DVD REVIEW: NORTHMEN - A VIKING SAGA / CERT: 15 / DIRECTOR: CLAUDIO FÄH / SCREENPLAY: BASTIAN ZACH, MATTHIAS BAUER / STARRING: TOM HOPPER, ED SKREIN, RYAN KWANTEN, JAMES NORTON, CHARLIE MURPHY / RELEASE DATE: APRIL 27TH
Banished from a hostile homeland due to an unwavering loyalty to a dead King, shipwrecked on unknown shores while sailing to raid Lindisfarne and now isolated behind enemy lines, Helmsman Asbjorn (Hopper) and his ragged band of misfit Vikings must quickly seek out a friendly settlement for refuge. Discovering they are in Scotland they think their Gods are finally beginning to smile on them when they capture a high-value princess in great demand but in truth their problems have only begun.
Northmen – A Viking Saga draws on the popularity of all things Nordic but while it pillages many well-known sources it does so without cynicism, instead displaying an honest admiration and respect for its recognisable influences. The story itself is also a familiar one; man capture’s woman, woman is wanted back by her people, woman falls for man, all the good guys live happily ever after (well, perhaps not all of them). There is a visual aesthetic to Claudio Fäh’s film though that hasn’t really been seen in previous works Sniper: Reloaded and Hollow Man II. Cinematographer Lorenzo Senatore, whose credits include The Expendables series and 300: Rise of an Empire, brings Scotland to vibrant, forebodingly, beautiful life (although actually filmed in Germany and South Africa) through sweeping camera work and strikingly stylised set-pieces in a way that would make even Peter Jackson sit up and take note. The Middle-Earth similarities don’t end there, with the heroic Asbjorn looking like Boromir and Faromir’s missing Nordic brother, the Scottish King channelling Bernard Hill’s Rohan Lord and Marcus Trumpp’s soundtrack conjuring up vivid memories of unrelenting chases across Tolkien’s fantasy world.

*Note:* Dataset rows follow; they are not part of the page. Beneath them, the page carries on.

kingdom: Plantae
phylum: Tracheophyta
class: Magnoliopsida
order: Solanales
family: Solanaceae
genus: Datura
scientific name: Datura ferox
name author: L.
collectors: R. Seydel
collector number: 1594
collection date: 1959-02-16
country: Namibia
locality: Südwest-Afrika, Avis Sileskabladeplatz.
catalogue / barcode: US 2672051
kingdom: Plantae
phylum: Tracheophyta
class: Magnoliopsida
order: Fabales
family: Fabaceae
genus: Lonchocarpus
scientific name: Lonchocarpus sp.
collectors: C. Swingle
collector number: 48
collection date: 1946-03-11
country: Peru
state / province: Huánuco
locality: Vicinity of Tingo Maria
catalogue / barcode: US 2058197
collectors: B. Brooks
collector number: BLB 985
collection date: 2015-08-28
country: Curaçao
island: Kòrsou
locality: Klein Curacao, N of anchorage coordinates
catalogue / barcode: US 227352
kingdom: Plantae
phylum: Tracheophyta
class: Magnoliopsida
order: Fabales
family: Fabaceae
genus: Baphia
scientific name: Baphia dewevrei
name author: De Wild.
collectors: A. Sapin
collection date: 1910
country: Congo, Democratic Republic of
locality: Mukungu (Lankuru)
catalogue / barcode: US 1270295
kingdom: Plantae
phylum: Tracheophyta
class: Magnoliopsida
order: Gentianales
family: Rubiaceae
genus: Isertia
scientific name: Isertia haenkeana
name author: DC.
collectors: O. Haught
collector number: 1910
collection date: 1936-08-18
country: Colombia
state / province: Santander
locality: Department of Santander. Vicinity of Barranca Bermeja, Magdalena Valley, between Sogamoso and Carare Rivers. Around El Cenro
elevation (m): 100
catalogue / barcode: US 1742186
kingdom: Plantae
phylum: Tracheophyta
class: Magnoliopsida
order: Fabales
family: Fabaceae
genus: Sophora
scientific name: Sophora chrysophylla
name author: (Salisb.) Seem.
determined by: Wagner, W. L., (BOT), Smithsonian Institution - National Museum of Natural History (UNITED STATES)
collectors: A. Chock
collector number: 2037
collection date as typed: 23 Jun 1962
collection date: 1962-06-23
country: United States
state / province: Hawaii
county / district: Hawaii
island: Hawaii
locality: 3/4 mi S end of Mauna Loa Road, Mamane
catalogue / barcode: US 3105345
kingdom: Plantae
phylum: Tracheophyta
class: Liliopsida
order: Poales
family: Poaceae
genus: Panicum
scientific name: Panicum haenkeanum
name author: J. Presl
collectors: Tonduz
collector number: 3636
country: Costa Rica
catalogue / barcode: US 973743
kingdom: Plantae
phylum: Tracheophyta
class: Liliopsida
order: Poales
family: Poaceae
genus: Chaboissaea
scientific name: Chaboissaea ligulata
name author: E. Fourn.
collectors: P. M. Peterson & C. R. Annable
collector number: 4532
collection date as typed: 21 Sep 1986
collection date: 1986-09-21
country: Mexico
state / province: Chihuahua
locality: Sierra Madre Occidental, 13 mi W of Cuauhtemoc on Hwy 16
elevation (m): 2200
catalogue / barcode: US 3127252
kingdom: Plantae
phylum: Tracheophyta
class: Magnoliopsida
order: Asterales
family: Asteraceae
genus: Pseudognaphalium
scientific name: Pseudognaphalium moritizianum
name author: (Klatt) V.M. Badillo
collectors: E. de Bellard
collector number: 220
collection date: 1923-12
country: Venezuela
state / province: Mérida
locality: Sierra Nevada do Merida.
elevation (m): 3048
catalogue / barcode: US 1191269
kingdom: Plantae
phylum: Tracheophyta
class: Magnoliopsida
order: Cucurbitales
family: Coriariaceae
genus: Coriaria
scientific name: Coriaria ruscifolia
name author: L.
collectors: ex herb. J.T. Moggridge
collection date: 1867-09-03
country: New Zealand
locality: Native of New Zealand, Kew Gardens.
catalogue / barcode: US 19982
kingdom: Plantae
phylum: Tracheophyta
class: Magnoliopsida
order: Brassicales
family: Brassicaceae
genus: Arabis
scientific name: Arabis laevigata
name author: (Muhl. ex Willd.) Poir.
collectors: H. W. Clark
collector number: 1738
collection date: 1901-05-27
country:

The similarities are unmistakable, but Fäh tells his story with such pace that there is never time for them to become an issue. Northmen is essentially a chase movie, at times slightly repetitively so, with the trespassing Vikings being hunted down by relentless mercenaries unleashed by the affronted Laird; the vicious Wolfpack led by the mercilessly unhinged Hjorr (Skrein, who patrols the screen growling and gurning at every opportunity). Fight scenes are well choreographed and effectively unpleasant without becoming gratuitous and while you can probably pick the potential survivors before the second act gets going, there is still a sense of dread and peril in the pursuit.
One slight disappointment comes from the lack of expansion of an often hinted at supernatural element. The wayward Princess Inghean (Murphy) displays certain “soothsayer” powers that allow her to connect with the Earth, while Hjorr seems to be ready to burst into full hairy wolf-mode on several occasions. While a mythical foray may have drawn Fäh’s film away from its established reality it could have added another dimension to proceedings.
There is, without doubt, an epic grandeur to Northmen as it successfully negotiates the fine line between indulgent parody and majestic simplicity. The performances are strong, the story rips along at a good rate but it is the scenery that you will remember most. The references may be familiar, the influences clearly apparent, but this is a thoroughly enjoyable film that is simply stunning to look at.